As I mentioned initially, the China lure is still very strong, even in the face of potentially crippling sanctions, trade wars, international conflict, and international global health concerns:

  • Attractive new market. China presents an attractive market opportunity to support the development of a market entry or expansion strategy. This opportunity must be thoroughly substantiated to identify market potential where the SME can make money.
  • Customer pull. It appears critical to further explore a foray into China to defend or expand key customer relationships. SMEs in this situation should use direct customer probes to develop a clear and specific understanding of what their customers need from them in terms of localization. This is especially critical when considering the way Chinese e-commerce differs from many Western marketplaces.
  • Competitive threat. The growing competitive threat from China, primarily from local Chinese players that have become adept at penetrating existing customer bases (also a significant factor due to the rise in e-commerce), can often be addressed in country (see How to Stop China Counterfeits: Register Your China IP with China Customs). SMEs facing this situation should carefully measure this threat and identify possible countermeasures both for the China market and for their domestic and other international markets.

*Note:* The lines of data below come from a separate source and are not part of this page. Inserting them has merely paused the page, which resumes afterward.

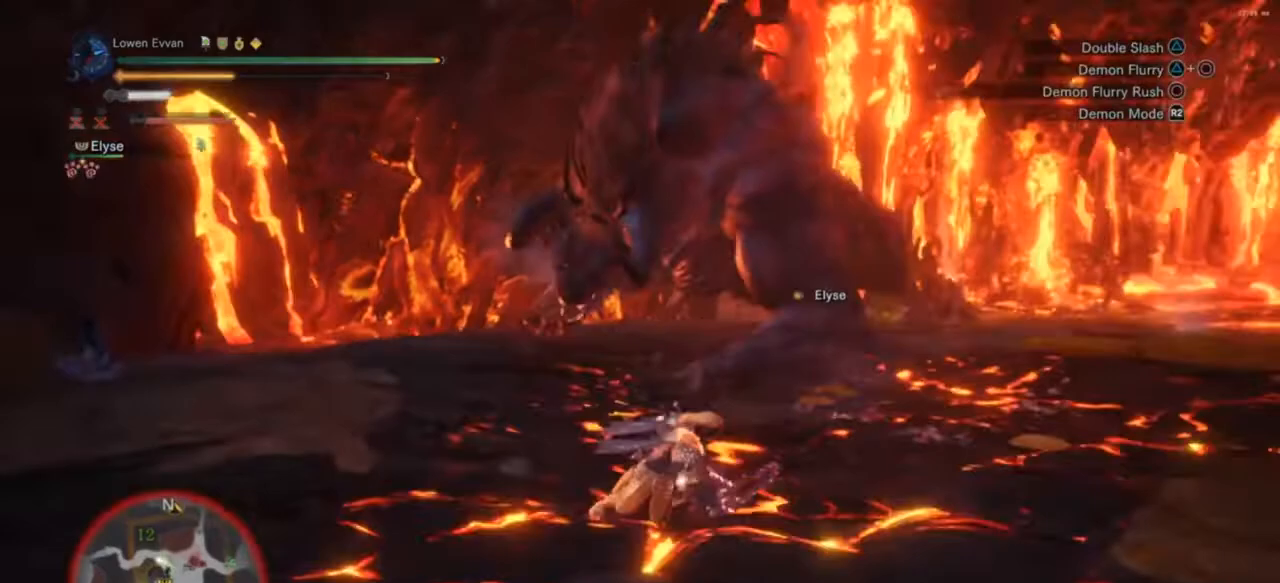
{"buttons": [], "left_stick": "up-right", "right_stick": "center", "events": [[33, "left_stick", "right"], [300, "left_stick", "up"], [467, "left_stick", "up-right"]]}
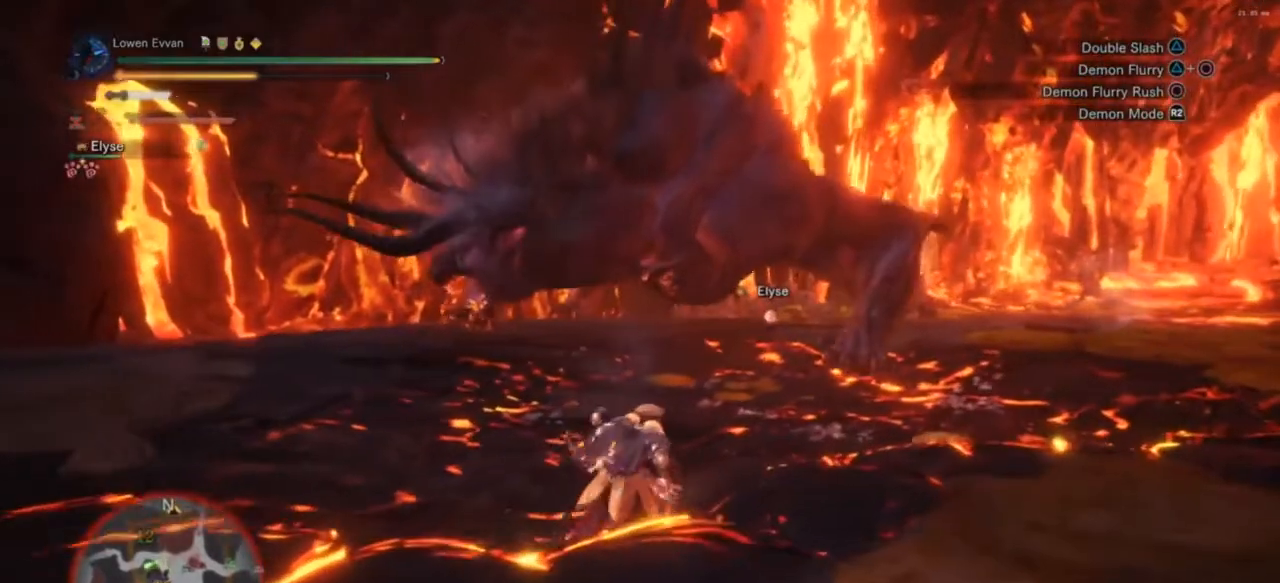
{"buttons": [], "left_stick": "down-right", "right_stick": "center", "events": [[233, "left_stick", "right"], [467, "left_stick", "down-right"]]}
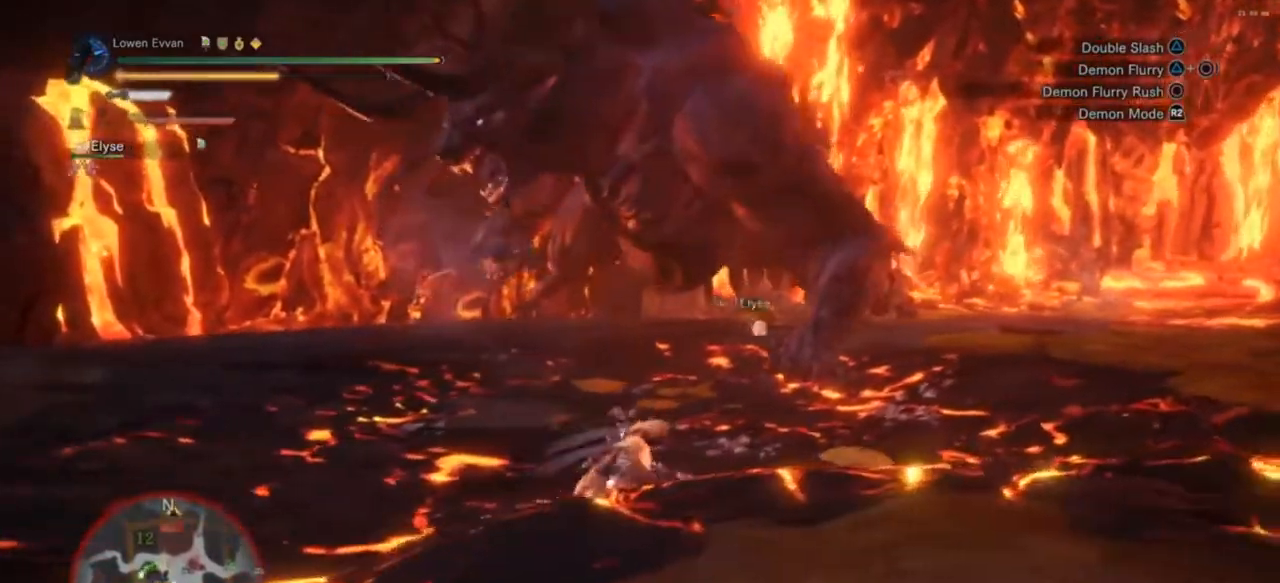
{"buttons": [], "left_stick": "down-right", "right_stick": "center", "events": []}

  • Cost savings. The SME urgently needs to capture the benefits of lower operating costs in China, which is getting more and more difficult to do. In this case, companies should evaluate the best structural option to achieve these benefits at the lowest risk, which may include a China+ strategy to capture benefits of neighboring countries, especially in Southeast Asia. There are often better and less risky alternatives than setting up a manufacturing facility, especially for SMEs. If you intend to stick with China, then make sure your Chinese partners are using their best creative efforts to diversify away from China as needed.
  • Stakeholder push. Stakeholders continue to press management to consider expansion into China because of the ease of doing business there and the potential for profits. Smart stakeholders will require a clear and substantiated evaluation of the benefits and risks of doing so. Though not a legitimate motivation in itself to invest in China, stakeholder pressure can be a reason to take a serious look and do so in a responsible way.

The drivers to go to China will usually be a mix of the above factors, and management must clearly understand their own company’s drivers and the urgency to address them, along with the consequences if they do not. Though examining these motivations may seem straightforward, companies often perform only a cursory evaluation during this crucial phase of the planning process (see China Manufacturing: Don’t Be Too Eager to Make a Deal). Without the insight that comes from examining the motivations for going to China, management cannot accurately weigh the financial investment, IP exposure, opportunity cost, and other risks of going to China. Now is not the time to be complacent about your China strategy.